Keras Model Memory Leak

I use the following codes to repeat training neural networks of the same structure many times in a for-loop.
However, the CPU’s memory continues going up, while GPU’s graphic memory is stable.
I have added manual GC at the end of the loop, but there’s still memory leak.
How to prevent memory leak when training these keras models?

I know there is a workaround load_weights and save_weights. Is there other solutions? I’m curious why even manual GC cannot stop it from leaking.

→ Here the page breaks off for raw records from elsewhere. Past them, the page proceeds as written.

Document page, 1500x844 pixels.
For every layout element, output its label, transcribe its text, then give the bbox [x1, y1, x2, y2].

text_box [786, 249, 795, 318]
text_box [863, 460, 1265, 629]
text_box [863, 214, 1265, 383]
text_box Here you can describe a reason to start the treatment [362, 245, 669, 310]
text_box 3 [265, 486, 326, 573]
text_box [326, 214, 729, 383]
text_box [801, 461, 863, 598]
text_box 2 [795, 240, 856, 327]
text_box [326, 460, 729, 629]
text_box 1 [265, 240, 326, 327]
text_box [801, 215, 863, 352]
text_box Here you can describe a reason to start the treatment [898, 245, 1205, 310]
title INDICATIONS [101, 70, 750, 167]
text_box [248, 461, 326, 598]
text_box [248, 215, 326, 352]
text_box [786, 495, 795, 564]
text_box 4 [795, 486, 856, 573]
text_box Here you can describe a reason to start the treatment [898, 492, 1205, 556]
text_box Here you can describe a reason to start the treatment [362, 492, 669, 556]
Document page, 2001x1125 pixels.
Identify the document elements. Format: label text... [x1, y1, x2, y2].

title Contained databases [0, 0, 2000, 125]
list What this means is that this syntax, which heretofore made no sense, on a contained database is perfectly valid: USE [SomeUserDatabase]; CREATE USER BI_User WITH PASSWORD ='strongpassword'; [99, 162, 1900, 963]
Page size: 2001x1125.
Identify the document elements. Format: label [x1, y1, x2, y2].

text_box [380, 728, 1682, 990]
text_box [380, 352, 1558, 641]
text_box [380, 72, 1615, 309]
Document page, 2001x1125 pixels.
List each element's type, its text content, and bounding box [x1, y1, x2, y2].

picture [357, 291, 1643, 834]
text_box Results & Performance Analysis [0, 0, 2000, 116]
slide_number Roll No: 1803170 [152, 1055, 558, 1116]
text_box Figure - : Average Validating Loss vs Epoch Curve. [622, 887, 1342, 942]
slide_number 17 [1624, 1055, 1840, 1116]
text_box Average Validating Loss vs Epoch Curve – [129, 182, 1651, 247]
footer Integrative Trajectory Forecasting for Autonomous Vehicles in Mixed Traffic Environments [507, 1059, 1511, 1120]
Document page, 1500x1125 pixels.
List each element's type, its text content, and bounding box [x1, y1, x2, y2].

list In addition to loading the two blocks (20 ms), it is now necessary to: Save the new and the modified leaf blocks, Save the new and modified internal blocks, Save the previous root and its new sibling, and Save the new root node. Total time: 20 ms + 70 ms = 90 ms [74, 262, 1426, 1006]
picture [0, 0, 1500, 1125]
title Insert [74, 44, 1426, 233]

Ubuntu 22.04 LTS, TensorFlow 2.13.0, NVIDIA GTX 4090

...
l0 = Input(shape=(x_train.shape[1], x_train.shape[2]))
l1 = LSTM(32)(l0)
l2 = Dense(32, activation='relu')(l1)
l3 = Dense(1, activation='linear')(l2)
basic_model = tf.keras.Model(l0, l3)
for i, j in product(range(x_train.shape[2]), repeat=2):  # x_trian.shape[2] >= 13
    ... # define different datasets
    ur = tf.keras.models.clone_model(basic_model)
    ur.compile(optimizer='adam', loss='mse')
    sbm_ur = tf.keras.callbacks.ModelCheckpoint(f'raw/3_{dataset_name}_nn_{lag}/{height}_{i}_{j}_ur.h5', save_best_only=True)
    ur.fit(x_train_ur, y_train_ur, validation_data=(x_valid_ur, y_valid_ur), epochs=5000, batch_size=10000, callbacks=[stop_early, sbm_ur], verbose=0)
    r = tf.keras.models.clone_model(basic_model)
    r.compile(optimizer='adam', loss='mse')
    sbm_r = tf.keras.callbacks.ModelCheckpoint(f'raw/3_{dataset_name}_nn_{lag}/{height}_{i}_{j}_r.h5', save_best_only=True)
    r.fit(x_train_r, y_train_r, validation_data=(x_valid_r, y_valid_r), epochs=5000, batch_size=10000, callbacks=[stop_early, sbm_r], verbose=0)
    ...  # statistical inference
    del r, ur
    tf.keras.backend.clear_session()
    del x_train_ur, y_train_ur, x_train_r, y_train_r, \
    x_valid_ur, y_valid_ur, x_valid_r, y_valid_r, \
    x_test_ur, y_test_ur, x_test_r, y_test_r
    gc.collect()

Hi @cloudy ,

Welcome to the TensorFlow Forum .

Manual garbage collection might not be sufficient for TensorFlow’s memory management. This mechanism might not sync perfectly with Python’s garbage collector. By implementing tf.keras.backend.clear_session() after each training iteration, you may effectively address the memory leak issue. Also please upgrade to the latest TF version and let us know?

Thank you !